Is the government coming for your browser history?

The Investigative Power Act creates an obligation for communication service providers in the United Kingdom to record the website history of all their clients. Numerous governmental bodies can access that information if they ask for it. All this data from every internet user will be stored for 12 months. After that, it has to be deleted. Mara Păun, researcher at Tilburg University, is skeptical: “I really hope that they will truly delete it.”

The companies will not collect the URLs. For example: if you go to Universonline.nl and click on this article, according to this law they do not collect that data. The only thing that will be stored is the fact that you were on this website. Păun: “Snowden revealed that governments and agencies were already doing what is now legal because of this bill.” She thinks this law will not prevent misuses of the personal information. “I think this may get out of hand.”

“We just collect the haystack and then we try to find the needle.”

The Investigative Power Act is a revival of the Data Retention Directive. In April 2014 the Court of Justice of the European Union declared that particular directive invalid, but the national implementations remained. This Data Retention Directive had a sunset clause, which stated that it would cease to exist in 2017. Păun: “That is how the Investigative Power Act was born. They needed something new.” The researcher thinks there is now a momentum for a bill like this: “It is a very good moment for the government to revive the Data Retention act, with the increasing terrorist threats. Because people are scared.”

 Changes

Before these kind of laws existed you first had to have some kind of suspicion to spy on people. Suspect or not, everyone is spied on now. Păun states that most powers in the new law are more or less the same as in the old one. What is new in this particular law is the tracking of the domains of the websites you visit. That was not in the Data Retention Directive. “To gain access to that data you don’t need a warrant. You need to make an application. But we don’t know how the whole review progress of those applications will work.”

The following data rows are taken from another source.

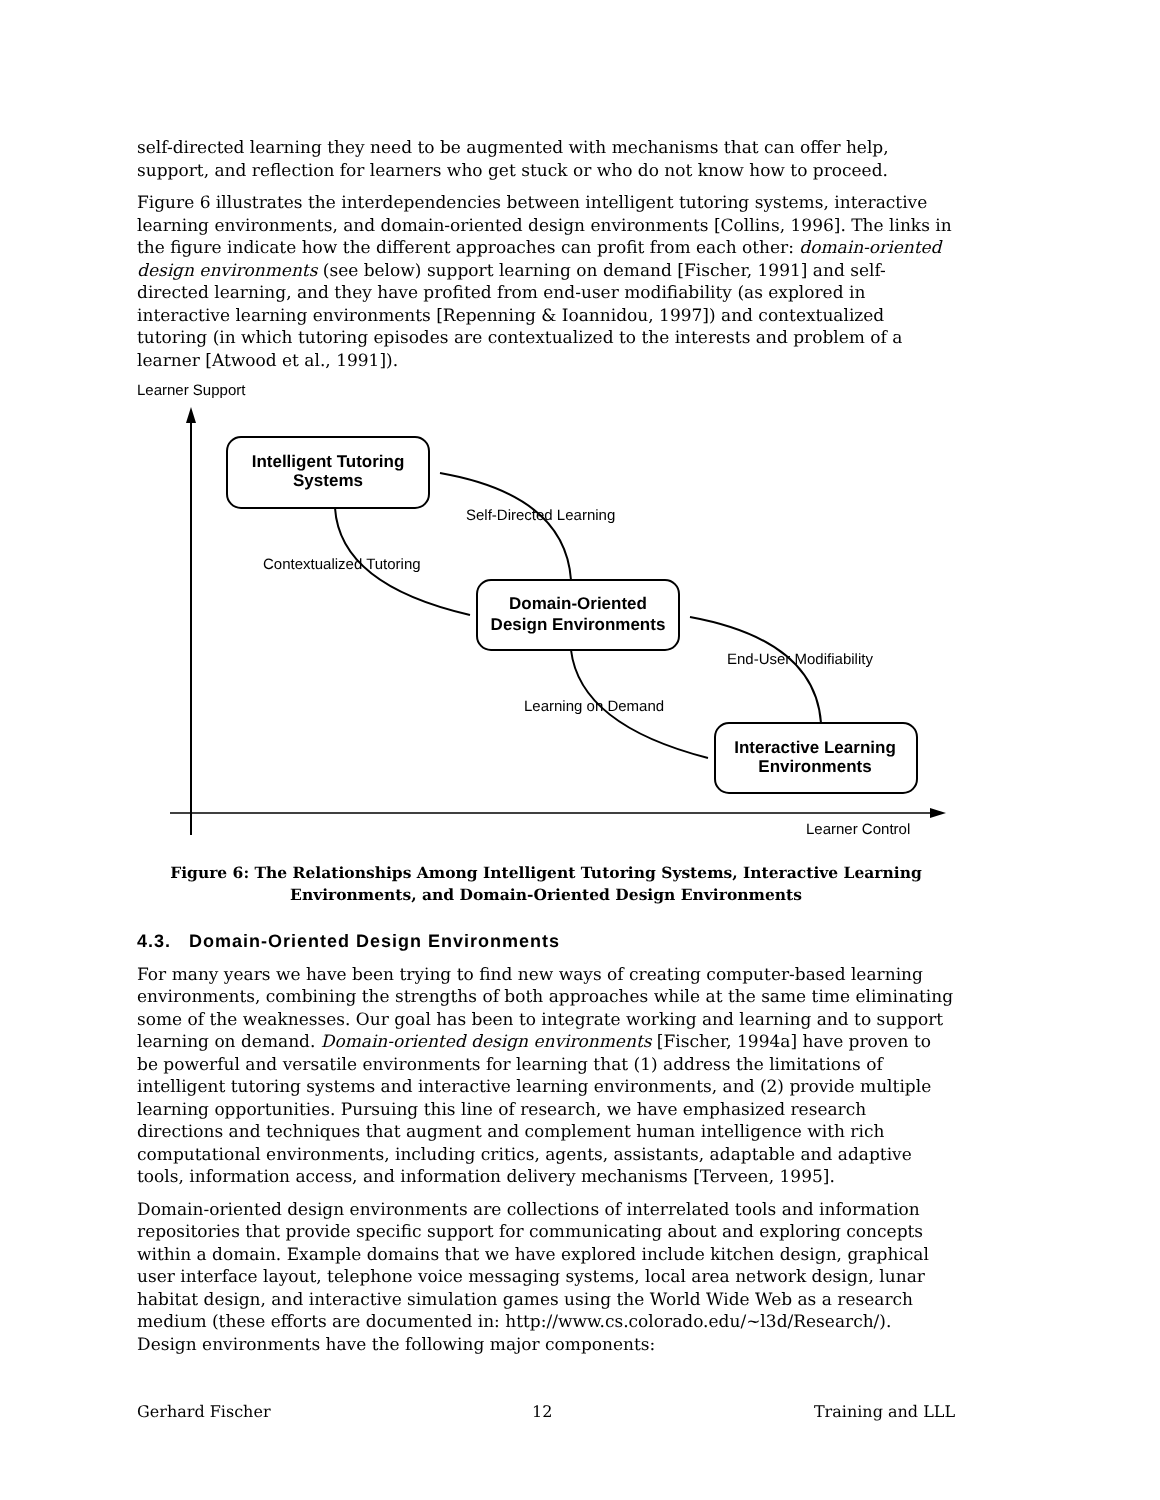self-directed learning they need to be augmented with mechanisms that can offer help, support, and reflection for learners who get stuck or who do not know how to proceed.
Figure 6 illustrates the interdependencies between intelligent tutoring systems, interactive learning environments, and domain-oriented design environments [Collins, 1996]. The links in the figure indicate how the different approaches can profit from each other: domain-oriented design environments (see below) support learning on demand [Fischer, 1991] and self-directed learning, and they have profited from end-user modifiability (as explored in interactive learning environments [Repenning & Ioannidou, 1997]) and contextualized tutoring (in which tutoring episodes are contextualized to the interests and problem of a learner [Atwood et al., 1991]).
Learner Support
Learner Control
Intelligent Tutoring
Systems
Domain-Oriented
Design Environments
Interactive Learning
Environments
Self-Directed Learning
Contextualized Tutoring
End-User Modifiability
Learning on Demand
Figure 6: The Relationships Among Intelligent Tutoring Systems, Interactive Learning Environments, and Domain-Oriented Design Environments
4.3. Domain-Oriented Design Environments
For many years we have been trying to find new ways of creating computer-based learning environments, combining the strengths of both approaches while at the same time eliminating some of the weaknesses. Our goal has been to integrate working and learning and to support learning on demand. Domain-oriented design environments [Fischer, 1994a] have proven to be powerful and versatile environments for learning that (1) address the limitations of intelligent tutoring systems and interactive learning environments, and (2) provide multiple learning opportunities. Pursuing this line of research, we have emphasized research directions and techniques that augment and complement human intelligence with rich computational environments, including critics, agents, assistants, adaptable and adaptive tools, information access, and information delivery mechanisms [Terveen, 1995].
Domain-oriented design environments are collections of interrelated tools and information repositories that provide specific support for communicating about and exploring concepts within a domain. Example domains that we have explored include kitchen design, graphical user interface layout, telephone voice messaging systems, local area network design, lunar habitat design, and interactive simulation games using the World Wide Web as a research medium (these efforts are documented in: http://www.cs.colorado.edu/~l3d/Research/). Design environments have the following major components:
Gerhard Fischer 12 Training and LLL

The government and media are exempt from this law. Păun thinks that’s a good thing: “Immunity is very important for politicians. It is there to protect them from being afraid to do their job when secrecy must be involved.  On the other hand, it is also an issue of government trust’’ According to Păun it is the same for the media: “The media is the watchdog of society. It is important that they can do their work freely too.”

Security

The data collection is done by the communication service providers. Păun: “So the agencies do not collect everything.’’ The data is stored somewhere else and if they want to have access to it they can ask for it. “The providers are responsible for protecting the personal information they gather. If one of those companies get hacked, the hackers would have their hands on a lot of private information. It has to be secure.’’ The security of the data is also protected by European Law.

The benefits

“It’s not all wrong. We just don’t know if the risks outweigh the benefits yet. How do you know if you really prevented an attack? We don’t know if it is effective.” Păun: “At the very least, now we know that we are being spied on. It is as transparent as it can get.” The law went through a very democratic process. “It had about a thousand amendments and it passed pretty easily.”

“The people who don’t want to get tracked, will not get tracked when they take the right precautions.”

Păun thinks people will change their behavior when they know they are always being watched. “A lot of innocent people who are not planning anything are affected by this as well. That will draw them to installing more VPNs  and go through more proxies to protect their privacy.” You can assume that people who they want to find and catch with this law probably are already using a VPN and/or proxy. And probably much more complicated applications to stay ahead of the investigators. “The people who do not want to get tracked, will not get tracked when they take the right precautions.” But according to Păun there is also a group that can be found using these kind of methods: “There are a lot of radical movements. Those who are being recruited by them mostly start at the usual social media. That is something this law can help with.” It may be possible to find people who are radicalizing and label them before they even know what they have gotten themselves into.